Ci sono voluti tre giorni alla giuria composta da sette donne e cinque uomini per stabilire che le prove non bastavano a dimostrare che Lil Durk – il cui vero nome è Durk Devontay Banks – aveva organizzato l'agguato a Quando Rondo in cui era rimasto ucciso il cugino dell'uomo. Neanche le accuse di tre testimoni, due dei quali hanno partecipato materialmente all'agguato, e che per l'accusa si aspettavano di essere pagati dal rapper – nessuno ha detto, però, di aver ricevuto soldi -, sono bastate. La difesa, infatti, ne ha attaccato la credibilità, smontando le accuse. Mentre il giudice leggeva il verdetto di non colpevolezza il rapper ha abbassato la testa ed è scoppiato in lacrime, sorretto da uno dei suoi avvocati, mentre la moglie, India Royale, ha abbracciato sua madre, la scrittrice LaShawnda Woodard.
Il caso è scoppiato a seguito di una catena di eventi violenti, partiti dall'omicidio, nel 2020, di King Von, amico intimo di Lil Durk e membro della sua crew OTF (Only The Family). L'uomo aveva avuto una colluttazione con il gruppo di Quando Rondo fuori da un locale. Durante lo scontro Timothy “Lul Timm” Leeks, vicino al gruppo di Rondo uccise Von sparandogli. Nel periodo successivo in molti chiedevano – anche sui social – a Lil Durk e la sua crew una vendetta per la morte di Von. Nel 2022 ci fu un agguato a Los Angeles: secondo l'accusa Durk avrebbe organizzato una spedizione punitiva contro il rapper rivale.
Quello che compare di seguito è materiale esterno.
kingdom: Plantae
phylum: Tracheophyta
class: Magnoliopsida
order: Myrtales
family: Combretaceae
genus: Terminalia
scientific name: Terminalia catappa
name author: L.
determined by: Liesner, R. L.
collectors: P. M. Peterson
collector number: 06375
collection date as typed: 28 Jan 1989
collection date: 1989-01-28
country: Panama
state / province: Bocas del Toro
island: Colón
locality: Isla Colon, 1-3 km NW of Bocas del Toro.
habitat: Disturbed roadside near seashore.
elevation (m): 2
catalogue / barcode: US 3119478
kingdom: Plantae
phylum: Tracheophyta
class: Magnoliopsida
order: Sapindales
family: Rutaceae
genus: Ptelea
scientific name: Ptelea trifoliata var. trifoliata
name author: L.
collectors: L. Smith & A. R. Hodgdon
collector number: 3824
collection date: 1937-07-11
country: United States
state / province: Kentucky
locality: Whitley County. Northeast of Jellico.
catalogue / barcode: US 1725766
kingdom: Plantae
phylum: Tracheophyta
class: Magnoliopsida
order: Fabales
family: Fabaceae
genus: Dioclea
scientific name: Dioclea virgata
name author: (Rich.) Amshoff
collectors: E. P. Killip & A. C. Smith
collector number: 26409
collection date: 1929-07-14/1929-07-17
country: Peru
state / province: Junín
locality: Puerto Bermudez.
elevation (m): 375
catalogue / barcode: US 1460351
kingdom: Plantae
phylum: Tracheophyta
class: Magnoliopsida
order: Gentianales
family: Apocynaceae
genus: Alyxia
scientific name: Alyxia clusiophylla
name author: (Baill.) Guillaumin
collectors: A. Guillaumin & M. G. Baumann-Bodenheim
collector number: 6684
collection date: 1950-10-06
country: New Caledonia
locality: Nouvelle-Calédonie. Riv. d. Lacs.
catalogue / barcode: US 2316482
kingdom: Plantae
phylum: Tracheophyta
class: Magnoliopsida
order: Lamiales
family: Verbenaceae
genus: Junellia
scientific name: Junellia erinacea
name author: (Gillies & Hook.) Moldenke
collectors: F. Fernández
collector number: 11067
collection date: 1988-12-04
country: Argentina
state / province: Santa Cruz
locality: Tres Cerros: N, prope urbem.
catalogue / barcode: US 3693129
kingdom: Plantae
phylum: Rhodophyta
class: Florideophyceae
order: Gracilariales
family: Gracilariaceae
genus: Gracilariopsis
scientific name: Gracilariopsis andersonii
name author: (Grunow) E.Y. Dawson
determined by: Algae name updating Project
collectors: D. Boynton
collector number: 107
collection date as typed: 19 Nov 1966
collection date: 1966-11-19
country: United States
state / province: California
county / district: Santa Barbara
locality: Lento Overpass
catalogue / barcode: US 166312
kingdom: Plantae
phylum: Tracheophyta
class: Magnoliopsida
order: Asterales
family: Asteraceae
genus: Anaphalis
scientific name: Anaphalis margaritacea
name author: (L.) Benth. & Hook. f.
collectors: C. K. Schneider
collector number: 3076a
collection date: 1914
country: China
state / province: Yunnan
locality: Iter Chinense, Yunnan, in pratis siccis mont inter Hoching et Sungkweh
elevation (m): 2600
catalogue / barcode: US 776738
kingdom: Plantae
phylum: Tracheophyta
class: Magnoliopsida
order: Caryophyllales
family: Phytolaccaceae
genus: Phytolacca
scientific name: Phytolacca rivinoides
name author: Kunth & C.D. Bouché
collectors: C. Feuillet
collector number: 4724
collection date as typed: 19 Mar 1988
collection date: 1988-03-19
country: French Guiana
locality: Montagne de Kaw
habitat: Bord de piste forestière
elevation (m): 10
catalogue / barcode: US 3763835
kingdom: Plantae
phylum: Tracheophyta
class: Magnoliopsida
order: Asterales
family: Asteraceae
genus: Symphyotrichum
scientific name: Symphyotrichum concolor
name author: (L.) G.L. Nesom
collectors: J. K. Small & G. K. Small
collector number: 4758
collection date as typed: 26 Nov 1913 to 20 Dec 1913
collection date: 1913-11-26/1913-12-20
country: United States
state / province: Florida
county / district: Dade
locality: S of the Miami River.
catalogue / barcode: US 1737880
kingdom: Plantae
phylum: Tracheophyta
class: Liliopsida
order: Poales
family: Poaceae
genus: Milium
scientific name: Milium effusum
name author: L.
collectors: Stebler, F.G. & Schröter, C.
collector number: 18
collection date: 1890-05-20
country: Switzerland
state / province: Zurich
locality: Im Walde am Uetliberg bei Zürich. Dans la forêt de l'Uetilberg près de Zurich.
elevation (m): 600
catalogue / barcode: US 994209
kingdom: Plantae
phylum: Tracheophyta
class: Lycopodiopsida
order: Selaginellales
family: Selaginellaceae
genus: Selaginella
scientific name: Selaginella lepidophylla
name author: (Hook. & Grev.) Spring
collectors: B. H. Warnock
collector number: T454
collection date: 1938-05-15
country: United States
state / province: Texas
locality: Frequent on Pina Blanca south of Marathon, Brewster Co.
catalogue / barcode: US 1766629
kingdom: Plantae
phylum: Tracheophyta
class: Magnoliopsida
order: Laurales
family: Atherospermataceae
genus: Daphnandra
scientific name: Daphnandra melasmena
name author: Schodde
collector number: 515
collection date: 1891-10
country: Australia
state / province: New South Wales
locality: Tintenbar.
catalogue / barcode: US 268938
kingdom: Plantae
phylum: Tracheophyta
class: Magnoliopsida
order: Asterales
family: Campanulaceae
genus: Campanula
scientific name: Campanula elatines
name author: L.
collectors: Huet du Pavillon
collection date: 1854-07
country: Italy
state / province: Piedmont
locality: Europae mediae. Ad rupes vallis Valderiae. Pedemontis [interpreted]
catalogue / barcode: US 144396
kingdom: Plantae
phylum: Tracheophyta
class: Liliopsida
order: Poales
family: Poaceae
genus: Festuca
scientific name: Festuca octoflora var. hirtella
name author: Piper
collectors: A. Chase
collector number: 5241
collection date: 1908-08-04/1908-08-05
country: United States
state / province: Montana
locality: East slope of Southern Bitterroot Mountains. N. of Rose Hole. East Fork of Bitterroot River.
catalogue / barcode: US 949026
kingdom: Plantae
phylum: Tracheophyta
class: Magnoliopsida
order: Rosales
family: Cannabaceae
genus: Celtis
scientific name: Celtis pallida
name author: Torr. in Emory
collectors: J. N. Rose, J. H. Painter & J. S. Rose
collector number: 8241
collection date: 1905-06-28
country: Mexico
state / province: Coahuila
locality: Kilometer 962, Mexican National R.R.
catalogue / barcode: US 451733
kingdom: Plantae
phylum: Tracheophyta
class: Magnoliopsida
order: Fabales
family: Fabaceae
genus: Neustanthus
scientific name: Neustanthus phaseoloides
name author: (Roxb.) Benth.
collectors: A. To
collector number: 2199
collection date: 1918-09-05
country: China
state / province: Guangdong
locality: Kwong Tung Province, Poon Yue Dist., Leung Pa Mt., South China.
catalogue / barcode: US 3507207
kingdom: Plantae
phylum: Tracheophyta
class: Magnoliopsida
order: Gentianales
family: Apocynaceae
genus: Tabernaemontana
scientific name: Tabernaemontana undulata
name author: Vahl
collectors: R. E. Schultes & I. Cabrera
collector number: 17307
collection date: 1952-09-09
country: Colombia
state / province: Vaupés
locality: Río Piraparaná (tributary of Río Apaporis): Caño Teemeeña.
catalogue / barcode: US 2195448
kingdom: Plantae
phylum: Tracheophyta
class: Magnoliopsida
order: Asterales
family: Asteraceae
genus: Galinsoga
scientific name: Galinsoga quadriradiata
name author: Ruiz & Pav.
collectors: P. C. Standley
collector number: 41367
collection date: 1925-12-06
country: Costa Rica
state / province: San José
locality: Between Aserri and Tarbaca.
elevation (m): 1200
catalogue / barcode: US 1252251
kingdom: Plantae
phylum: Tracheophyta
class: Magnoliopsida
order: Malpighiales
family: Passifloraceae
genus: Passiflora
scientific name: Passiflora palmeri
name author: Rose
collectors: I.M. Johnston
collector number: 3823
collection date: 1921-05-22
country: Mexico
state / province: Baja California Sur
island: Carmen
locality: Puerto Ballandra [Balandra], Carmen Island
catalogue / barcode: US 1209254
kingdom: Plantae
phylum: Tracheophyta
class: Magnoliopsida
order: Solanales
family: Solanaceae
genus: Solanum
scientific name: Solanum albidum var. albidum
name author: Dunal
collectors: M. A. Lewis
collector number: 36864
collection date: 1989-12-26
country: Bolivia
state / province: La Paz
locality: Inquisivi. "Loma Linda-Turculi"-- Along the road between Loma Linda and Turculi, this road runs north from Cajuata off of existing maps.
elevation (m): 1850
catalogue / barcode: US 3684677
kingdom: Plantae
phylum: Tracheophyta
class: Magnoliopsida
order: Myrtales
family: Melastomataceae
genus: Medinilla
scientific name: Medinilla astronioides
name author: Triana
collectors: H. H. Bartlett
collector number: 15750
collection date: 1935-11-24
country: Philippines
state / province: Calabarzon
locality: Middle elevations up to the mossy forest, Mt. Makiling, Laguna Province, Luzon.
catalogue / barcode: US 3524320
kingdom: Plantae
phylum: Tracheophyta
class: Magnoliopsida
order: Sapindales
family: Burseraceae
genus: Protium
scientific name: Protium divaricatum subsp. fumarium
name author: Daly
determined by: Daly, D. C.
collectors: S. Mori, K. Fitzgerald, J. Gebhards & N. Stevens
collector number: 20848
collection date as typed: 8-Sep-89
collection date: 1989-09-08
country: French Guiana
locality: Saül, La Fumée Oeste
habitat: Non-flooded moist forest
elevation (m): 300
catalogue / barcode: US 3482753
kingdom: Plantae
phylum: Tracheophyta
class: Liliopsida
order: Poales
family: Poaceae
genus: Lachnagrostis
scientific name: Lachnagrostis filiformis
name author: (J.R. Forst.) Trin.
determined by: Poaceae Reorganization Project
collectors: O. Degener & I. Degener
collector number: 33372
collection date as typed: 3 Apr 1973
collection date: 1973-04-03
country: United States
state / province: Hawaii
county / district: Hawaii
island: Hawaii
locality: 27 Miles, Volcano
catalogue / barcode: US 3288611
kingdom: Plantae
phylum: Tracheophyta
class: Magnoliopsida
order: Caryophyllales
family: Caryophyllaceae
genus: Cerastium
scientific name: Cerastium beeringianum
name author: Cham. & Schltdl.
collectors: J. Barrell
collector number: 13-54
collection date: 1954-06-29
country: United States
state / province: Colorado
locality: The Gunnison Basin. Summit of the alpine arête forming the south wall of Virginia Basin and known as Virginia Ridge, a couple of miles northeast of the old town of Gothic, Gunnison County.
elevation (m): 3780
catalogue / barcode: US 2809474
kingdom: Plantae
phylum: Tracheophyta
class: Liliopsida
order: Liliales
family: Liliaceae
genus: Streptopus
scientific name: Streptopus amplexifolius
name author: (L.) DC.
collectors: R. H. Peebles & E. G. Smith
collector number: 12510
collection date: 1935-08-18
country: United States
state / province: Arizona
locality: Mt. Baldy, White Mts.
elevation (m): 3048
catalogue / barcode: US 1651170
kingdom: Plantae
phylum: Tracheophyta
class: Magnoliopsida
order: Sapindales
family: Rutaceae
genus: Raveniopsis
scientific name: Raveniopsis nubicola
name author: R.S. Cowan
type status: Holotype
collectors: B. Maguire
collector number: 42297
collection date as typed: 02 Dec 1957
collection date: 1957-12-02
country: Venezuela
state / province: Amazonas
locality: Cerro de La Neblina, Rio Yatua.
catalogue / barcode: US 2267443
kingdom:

Quando Rondo e la sua crew arrivarono a una stazione di servizio, alcuni uomini aprirono il fuoco contro la sua auto, uccidendo il cugino 24enne Saviay'a "Lul Pab" Robinson, mentre Rondo sopravvisse. Bisognava capire, a quel punto, chi avesse ordinato l'omicidio: per l'accusa era stato proprio Lil Durk, mentre la difesa ha orientato le accuse verso un ex assistente del rapper, Kavon Grant. L'accusa si basava sulla testimonianza di tre uomini, Kasey "OTF Jam" Hester e Keith Jones che hanno ammesso di aver sparato, aspettandosi di essere pagati da Durk, mentre Grant, che non aveva preso parte all'agguato e, secondo la difesa, aveva organizzato il piano e procurato auto e armi, si era dichiarato colpevole di reati minori. Per la difesa i tre hanno mentito per ottenere una riduzione della pena.
Per gli avvocati di Banks, era proprio Grant la persona più vicina a King Von e non il loro assistito. Accecato dalla rabbia e dalla sete di vendetta, quindi, l'ex collaboratore avrebbe ordito il piano. "Sono contento che la verità sia venuta a galla. Sono contento che dodici persone che non c'entrano nulla con nessuno abbiano visto la verità, ovvero che lui non c'entrava niente. È stata una cosa fantastica" ha detto il padre di Lil Durk a Rolling Stone. Per il rapper, però, non è finita: il 5 ottobre inizierà il secondo processo.